Production and operating expenses are around 23% of total revenues at the moment. This figure will likely go down as the oil prices go up. These are the direct production costs which have come down considerably. At the end of 2014, ConocoPhillips' full year production costs were over$8.9 billion. This figure came down to $7.01 billion by the end of 2015 and the first 9-months figure for 2016 was $4.325 billion. Average quarterly figure has been around $1.44 billion, and extrapolating it will give us a full year cost figure of less than $6 billion. This is a huge achievement as the direct production costs have come down by around $3 billion in two years. Revenue figure will be slightly lower than the full year figures of 2015 due to the lower commodity prices at the start of the year and also asset sales. However, the magnitude of decline in production costs will be far greater than the decline in revenues.

These changes in the cost structure have positioned the company to thrive as the oil prices recover in the next few months. The reports coming out of OPEC are encouraging as there are suggestions that the productions cuts are being implemented religiously. Investors are becoming bullish as the bets on oil price recovery are touching the highest in the recent history. Funds are taking long positions while the independent sources are verifying decreased shipments.

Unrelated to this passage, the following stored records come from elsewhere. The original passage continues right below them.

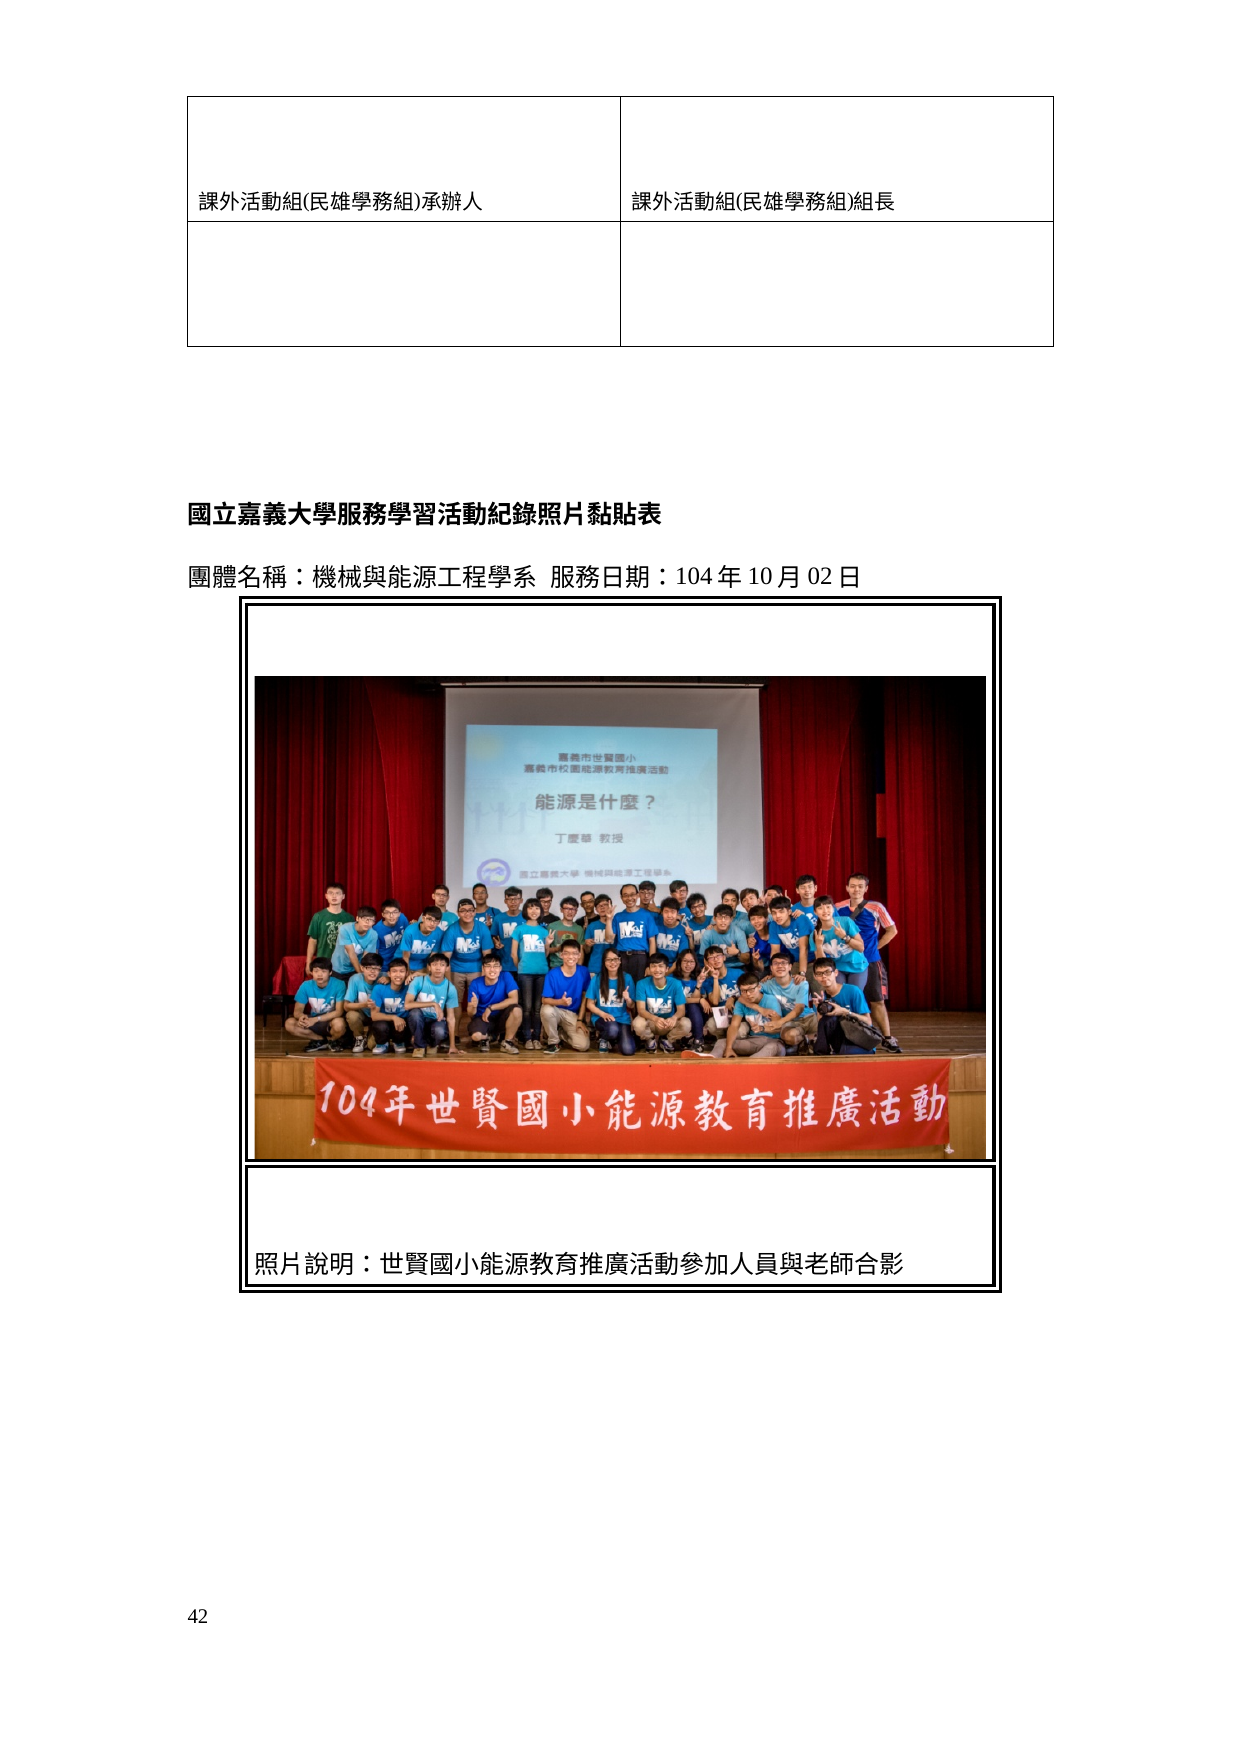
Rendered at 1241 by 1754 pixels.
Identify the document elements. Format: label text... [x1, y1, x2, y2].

table_cell [188, 222, 620, 346]
table_cell 照片說明：世賢國小能源教育推廣活動參加人員與老師合影 [243, 1159, 997, 1284]
text 國立嘉義大學服務學習活動紀錄照片黏貼表 [187, 471, 1053, 534]
table_header [243, 599, 997, 1159]
table_header [248, 606, 992, 1159]
table_cell 課外活動組(民雄學務組)承辦人 [188, 97, 620, 221]
table_cell [621, 222, 1053, 346]
text 團體名稱：機械與能源工程學系 服務日期：104年10月02日 [187, 534, 1053, 596]
table_cell 課外活動組(民雄學務組)組長 [621, 97, 1053, 221]
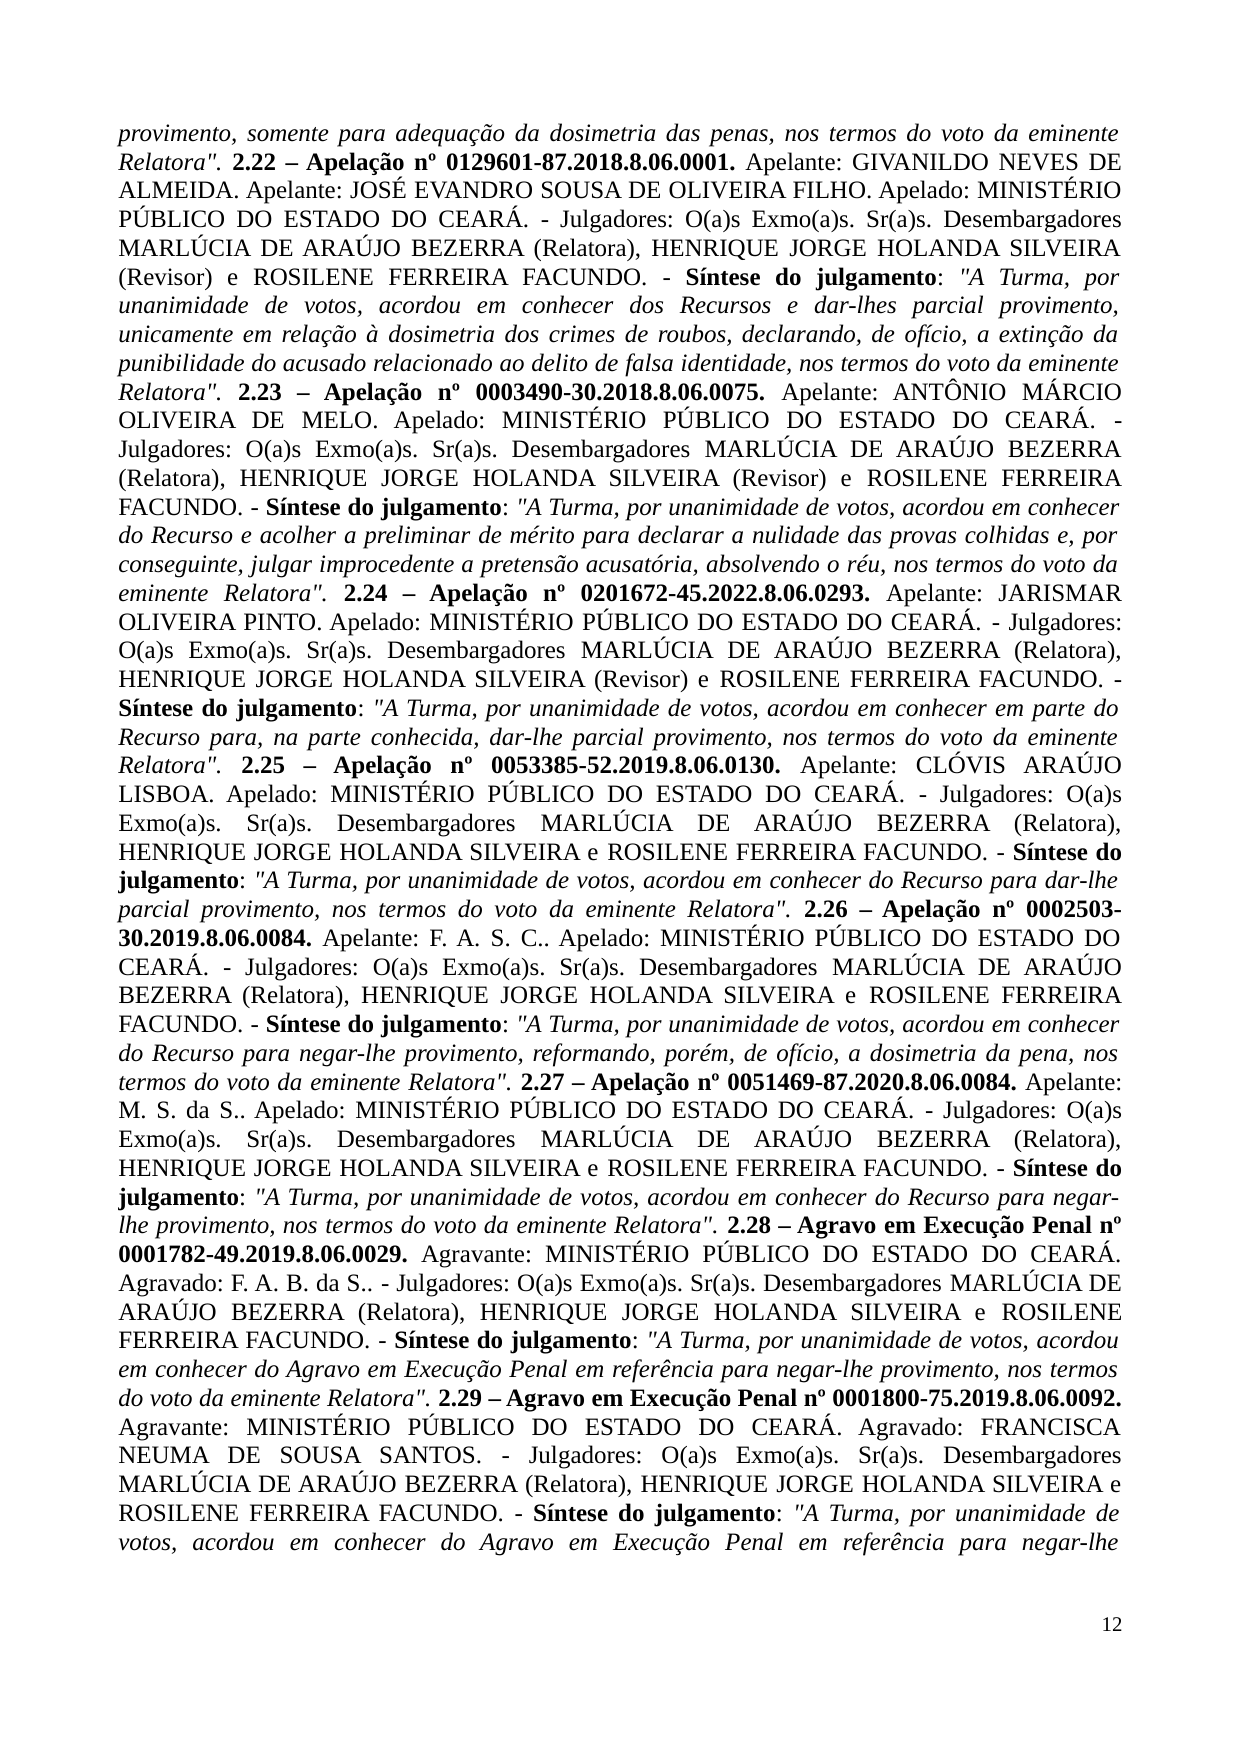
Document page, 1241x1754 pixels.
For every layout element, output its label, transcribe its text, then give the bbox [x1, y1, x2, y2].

text provimento, somente para adequação da dosimetria das penas, nos termos do voto da eminente Relatora". 2.22 – Apelação nº 0129601-87.2018.8.06.0001. Apelante: GIVANILDO NEVES DE ALMEIDA. Apelante: JOSÉ EVANDRO SOUSA DE OLIVEIRA FILHO. Apelado: MINISTÉRIO PÚBLICO DO ESTADO DO CEARÁ. - Julgadores: O(a)s Exmo(a)s. Sr(a)s. Desembargadores MARLÚCIA DE ARAÚJO BEZERRA (Relatora), HENRIQUE JORGE HOLANDA SILVEIRA (Revisor) e ROSILENE FERREIRA FACUNDO. - Síntese do julgamento: "A Turma, por unanimidade de votos, acordou em conhecer dos Recursos e dar-lhes parcial provimento, unicamente em relação à dosimetria dos crimes de roubos, declarando, de ofício, a extinção da punibilidade do acusado relacionado ao delito de falsa identidade, nos termos do voto da eminente Relatora". 2.23 – Apelação nº 0003490-30.2018.8.06.0075. Apelante: ANTÔNIO MÁRCIO OLIVEIRA DE MELO. Apelado: MINISTÉRIO PÚBLICO DO ESTADO DO CEARÁ. - Julgadores: O(a)s Exmo(a)s. Sr(a)s. Desembargadores MARLÚCIA DE ARAÚJO BEZERRA (Relatora), HENRIQUE JORGE HOLANDA SILVEIRA (Revisor) e ROSILENE FERREIRA FACUNDO. - Síntese do julgamento: "A Turma, por unanimidade de votos, acordou em conhecer do Recurso e acolher a preliminar de mérito para declarar a nulidade das provas colhidas e, por conseguinte, julgar improcedente a pretensão acusatória, absolvendo o réu, nos termos do voto da eminente Relatora". 2.24 – Apelação nº 0201672-45.2022.8.06.0293. Apelante: JARISMAR OLIVEIRA PINTO. Apelado: MINISTÉRIO PÚBLICO DO ESTADO DO CEARÁ. - Julgadores: O(a)s Exmo(a)s. Sr(a)s. Desembargadores MARLÚCIA DE ARAÚJO BEZERRA (Relatora), HENRIQUE JORGE HOLANDA SILVEIRA (Revisor) e ROSILENE FERREIRA FACUNDO. - Síntese do julgamento: "A Turma, por unanimidade de votos, acordou em conhecer em parte do Recurso para, na parte conhecida, dar-lhe parcial provimento, nos termos do voto da eminente Relatora". 2.25 – Apelação nº 0053385-52.2019.8.06.0130. Apelante: CLÓVIS ARAÚJO LISBOA. Apelado: MINISTÉRIO PÚBLICO DO ESTADO DO CEARÁ. - Julgadores: O(a)s Exmo(a)s. Sr(a)s. Desembargadores MARLÚCIA DE ARAÚJO BEZERRA (Relatora), HENRIQUE JORGE HOLANDA SILVEIRA e ROSILENE FERREIRA FACUNDO. - Síntese do julgamento: "A Turma, por unanimidade de votos, acordou em conhecer do Recurso para dar-lhe parcial provimento, nos termos do voto da eminente Relatora". 2.26 – Apelação nº 0002503-30.2019.8.06.0084. Apelante: F. A. S. C.. Apelado: MINISTÉRIO PÚBLICO DO ESTADO DO CEARÁ. - Julgadores: O(a)s Exmo(a)s. Sr(a)s. Desembargadores MARLÚCIA DE ARAÚJO BEZERRA (Relatora), HENRIQUE JORGE HOLANDA SILVEIRA e ROSILENE FERREIRA FACUNDO. - Síntese do julgamento: "A Turma, por unanimidade de votos, acordou em conhecer do Recurso para negar-lhe provimento, reformando, porém, de ofício, a dosimetria da pena, nos termos do voto da eminente Relatora". 2.27 – Apelação nº 0051469-87.2020.8.06.0084. Apelante: M. S. da S.. Apelado: MINISTÉRIO PÚBLICO DO ESTADO DO CEARÁ. - Julgadores: O(a)s Exmo(a)s. Sr(a)s. Desembargadores MARLÚCIA DE ARAÚJO BEZERRA (Relatora), HENRIQUE JORGE HOLANDA SILVEIRA e ROSILENE FERREIRA FACUNDO. - Síntese do julgamento: "A Turma, por unanimidade de votos, acordou em conhecer do Recurso para negar-lhe provimento, nos termos do voto da eminente Relatora". 2.28 – Agravo em Execução Penal nº 0001782-49.2019.8.06.0029. Agravante: MINISTÉRIO PÚBLICO DO ESTADO DO CEARÁ. Agravado: F. A. B. da S.. - Julgadores: O(a)s Exmo(a)s. Sr(a)s. Desembargadores MARLÚCIA DE ARAÚJO BEZERRA (Relatora), HENRIQUE JORGE HOLANDA SILVEIRA e ROSILENE FERREIRA FACUNDO. - Síntese do julgamento: "A Turma, por unanimidade de votos, acordou em conhecer do Agravo em Execução Penal em referência para negar-lhe provimento, nos termos do voto da eminente Relatora". 2.29 – Agravo em Execução Penal nº 0001800-75.2019.8.06.0092. Agravante: MINISTÉRIO PÚBLICO DO ESTADO DO CEARÁ. Agravado: FRANCISCA NEUMA DE SOUSA SANTOS. - Julgadores: O(a)s Exmo(a)s. Sr(a)s. Desembargadores MARLÚCIA DE ARAÚJO BEZERRA (Relatora), HENRIQUE JORGE HOLANDA SILVEIRA e ROSILENE FERREIRA FACUNDO. - Síntese do julgamento: "A Turma, por unanimidade de votos, acordou em conhecer do Agravo em Execução Penal em referência para negar-lhe [118, 118, 1122, 1556]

This points towards a supply-demand balance in the next few months and a sustained rise in oil price. If the oil price touches $60 in the next twelve months, then ConocoPhillips' earnings and cash flows will get a huge boost due to the efficient cost structure. The company will certainly look to grow production which might result in some rise in costs. However, a lower cost base will give it a lot of room to grow its production.

Sustained recovery in oil prices will help the company meet its target of $20 billion in debt in the next three years. Asset sales plus increased cash flows from operations will result in lower leverage for ConocoPhillips in the next three years. This should strengthen the credit profile as well as the free cash flows available for shareholders. Higher free cash flows for shareholders mean better dividend growth and a possible increase in share repurchases. Overall, it points towards better returns for shareholders. In the last two years, ConocoPhillips has become an extremely efficient business with a leaner capital structure. I expect the company to further improve capital structure in the next three years. Leaner and efficient capital structure, lower cost base, potential for further improvement in capital structure, dividend growth and improving market conditions make ConocoPhillips one of the best buys in the oil and gas industry. This has the potential to yield some serious returns in the next 3-5 years.

Disclosure: I/we have no positions in any stocks mentioned, and no plans to initiate any positions within the next 72 hours.

I wrote this article myself, and it expresses my own opinions. I am not receiving compensation for it (other than from Seeking Alpha). I have no business relationship with any company whose stock is mentioned in this article.